Cemented carbide is a particularly hard metal that is noted for being able to handle tough materials, fast machine speeds, and high temperatures. The material is also known as harmetal, Widia™, or tungsten-carbide cobalt. It is often used in the production of items such as stainless steel or carbon steel.
Modern cemented carbide is usually a combination of particles of tungsten carbide and metallic cobalt or tantalum carbide and metallic nickel with cobalt. These materials are bonded together in a process known as sintering, or less commonly, hot isostatic pressing (HIP), where melted cobalt is mixed with solid grains of tungsten carbide.

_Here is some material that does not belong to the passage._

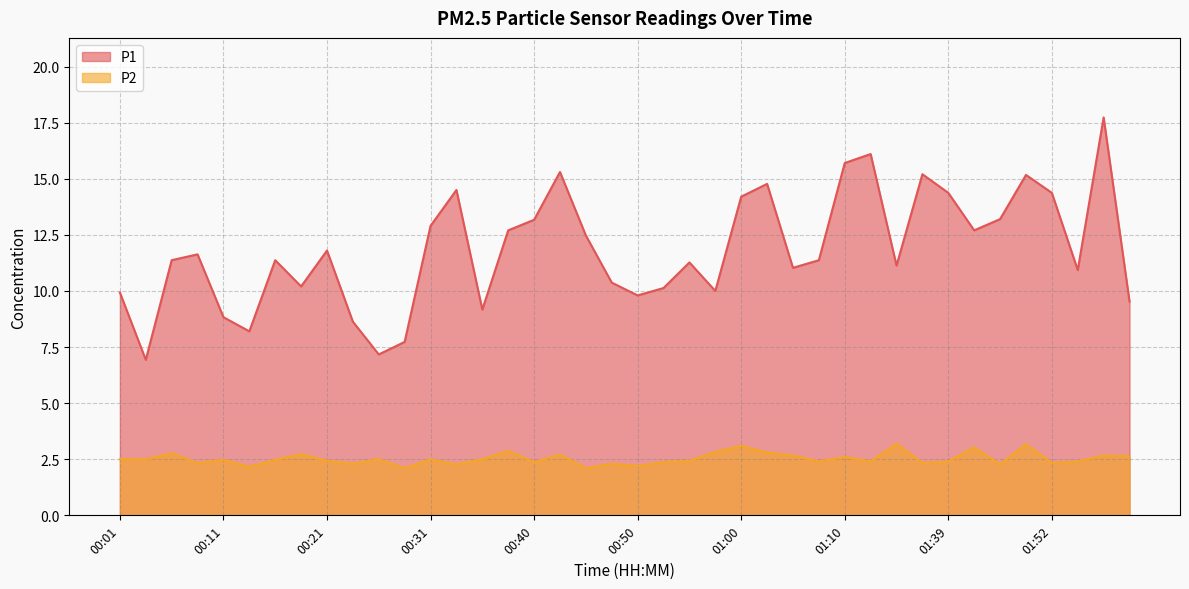

True or false: P2 has a value of 4.6 at 00:43.

False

The strength and durability of the final product can vary widely, depending on the amount of each ingredient in the mix.
Two of the most distinct weaknesses of cemented carbide are its inherent brittleness and the high expense of producing the material. Though the cobalt does provide additional durability, tools made of this material are still prone to breakage or chipping. Often a sturdier metal, such as carbon tool steel, will be used as a shank into which a tip of carbide can be inserted. This can cut costs by both reducing the total cost of making the tool and the replacement cost of the carbide piece.
Cemented carbide inserts can also be reinforced with special coatings, such as titanium carbide-nitride, titanium aluminum nitride, or diamond-like carbon. These coatings can help to increase the lubrication of the tool. Coating can also lengthen an insert’s lifespan by reducing temperature during cutting, and thus cutting back on wear and tear.
The first cemented carbide was developed in the late 1800s by Henri Moissan, a French chemist. Moissan had set out to create diamonds, but his experiments led to the development of a porous, brittle version of modern tungsten-carbide. The Germans Karl Schroeter and Heinrich Baumhauef discovered that the material could be made stronger and more appropriate for industrial uses, such as cutting, with the addition of cobalt.
Commercial use of cemented carbide began in Germany in the late 1920s. The pioneering brand was Widia™, which is a version of wie diament, a German phrase that means “like diamond.” This brand name has endured as a sort of generic term for cemented carbide.
In the 1930s the replacement of tungsten carbide with a bonded mixture of tantalum carbide and metallic nickel helped to create a more durable form of cemented carbide. Now the material is made with several different variations of the traditional and modern mixtures. The one constant has been that the mixture typically consists of one part melted material bonded with the grains of another element.